Consider a real valued variable $X(t)$ that evolves with time according to the delay differential

$\frac{dX(t)}{dt} = \alpha X(t-t_0) \int_{t_0}^\infty f(y) h(t-t_0,y) dy - \beta X(t) \int_{t_0}^\infty g(y) h(t,y) dy$

where $h(t,z)$ is a time-evolving probability density over $z$ that is determined by $X$

$h(t,z) \propto \exp{[-\beta \int_{t_0}^z g(y) dy]} \alpha X(t-z)\int_{t_0}^\infty f(y) h(t-z,y) dy$.

Assume that functions $f()$ and $g()$ behave nicely.

My question is: does this make sense? It seems rather circular. In particular I'm concerned that in the limit $z\rightarrow 0$ the expression for $h(.,.)$ approaches a function of itself at an identical time. Perhaps I need to make it $h(t+dt,z)$ on the left hand side? If so, is there an intuitive way to understand this that will help me solve these equations numerically?

A curiosity (sign I'm doing something wrong?) of this formulation is that $z$ seems to sometimes behave like a random variable and sometimes not.

Answer 1

So I was on the right track, but my PDE made no sense.

Let's simplify by letting $t_0=0$ and removing the delay.
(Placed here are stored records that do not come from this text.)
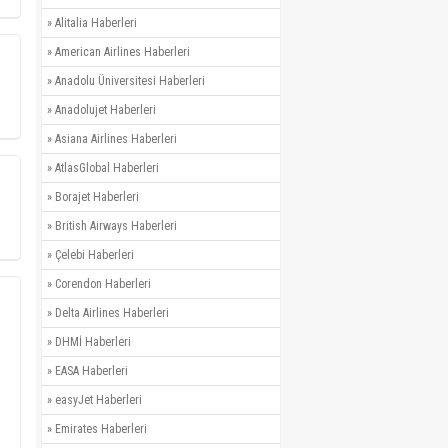
»
Alitalia Haberleri
»
American Airlines Haberleri
»
Anadolu Üniversitesi Haberleri
»
Anadolujet Haberleri
»
Asiana Airlines Haberleri
»
AtlasGlobal Haberleri
»
Borajet Haberleri
»
British Airways Haberleri
»
Çelebi Haberleri
»
Corendon Haberleri
»
Delta Airlines Haberleri
»
DHMİ Haberleri
»
EASA Haberleri
»
easyJet Haberleri
»
Emirates Haberleri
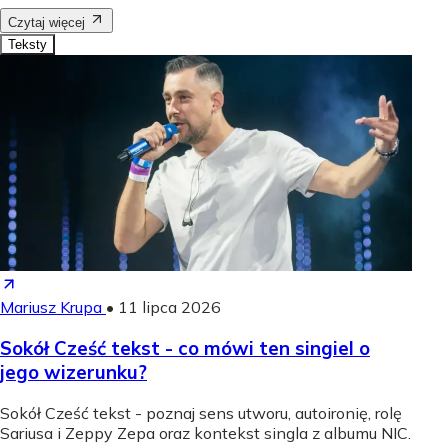
Czytaj więcej
Teksty
Mariusz Krupa
•
11 lipca 2026
Sokół Cześć tekst - co mówi ten singiel o
jego wizerunku?
Sokół Cześć tekst - poznaj sens utworu, autoironię, rolę
Sariusa i Zeppy Zepa oraz kontekst singla z albumu NIC.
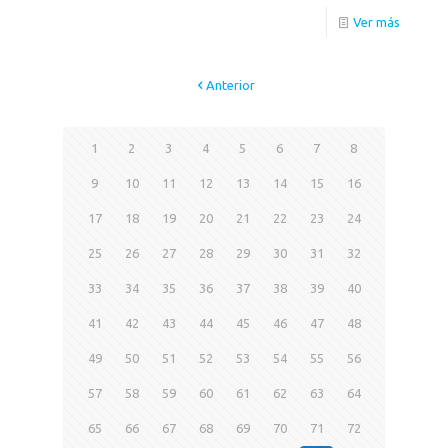
Ver más
Anterior
1
2
3
4
5
6
7
8
9
10
11
12
13
14
15
16
17
18
19
20
21
22
23
24
25
26
27
28
29
30
31
32
33
34
35
36
37
38
39
40
41
42
43
44
45
46
47
48
49
50
51
52
53
54
55
56
57
58
59
60
61
62
63
64
65
66
67
68
69
70
71
72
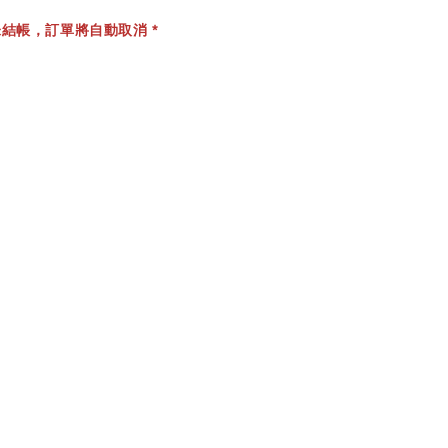
結帳，訂單將自動取消 *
Then

$$ \frac{\partial X}{\partial t}(t,z) + \frac{\partial X}{\partial z}(t,z) = -\beta g(z) X(t,z) $$

fully specifies the decay along so-called characteristics (loci where $t=z + c$) and

$$ X(t,0) = \alpha \int_0^\infty f(y)X(t,y) dy $$

is a time varying, non-local (because of the integral) boundary condition which governs growth / renewal.

Apparently this style of model was originally conceived by Scottish physician and amateur mathematician A. G. McKendrick in 1926, by all accounts a remarkable fellow.
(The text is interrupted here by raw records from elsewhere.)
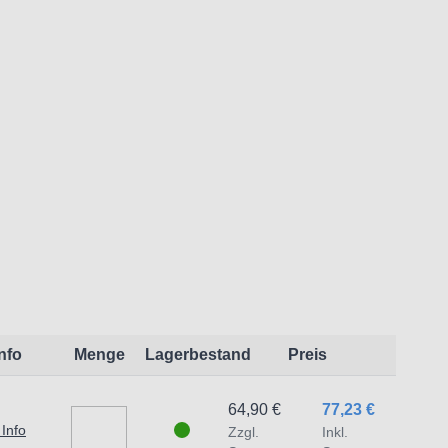
.
Info
Menge
Lagerbestand
Preis
64,90 €
77,23 €
 Info
Zzgl.
Inkl.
The PDE reduces to an ODE along characteristics, greatly simplifying its solution.

Thanks to my friend George Leigh for help with this one.

Answer 2

Ok, here's my own stab at this.

First thing to realise is that you're dealing with a partial differential equation. To see this, consider the initial condition required: the distribution $h$ over $z$ must be completely specified, not just at a single point. Of course you also have delays making this a delay partial differential: the full initial condition is actually a function of both $z$ (from $t_0$ to $\infty$) and $t$ (from $t-t_0$ to $t$).

The second thing to realise is that it makes more sense to consider $X$ alone as the unknown function of $t$ and $z$, and just use integrals of $X$ to achieve the work done by $h$ when needed. This simplifies the situation considerably, as well as removing the random - non-random variable weirdness:

$\frac{\partial X}{\partial t}(t,z) = \alpha \int_{t_0}^\infty X(t-z,y)f(y)dy$

$\frac{\partial X}{\partial z}(t,z) = -\beta \int_{t_0}^z X(t,y)g(y)dy$

The intuitive picture here is of a rectangular two dimensional sheet moving smoothly forward along one dimension (the time dimension) and smoothly changing shape as it does so with the "front corner" increasing as a function of the "back edge" and and the front edge decaying from that increase as a function of the front edge.

As far as numerical solutions go, this is an integro delay partial differential, so it might be hard, but note that the rates of change appear to be independent of each other so there are probably some simplifying tricks.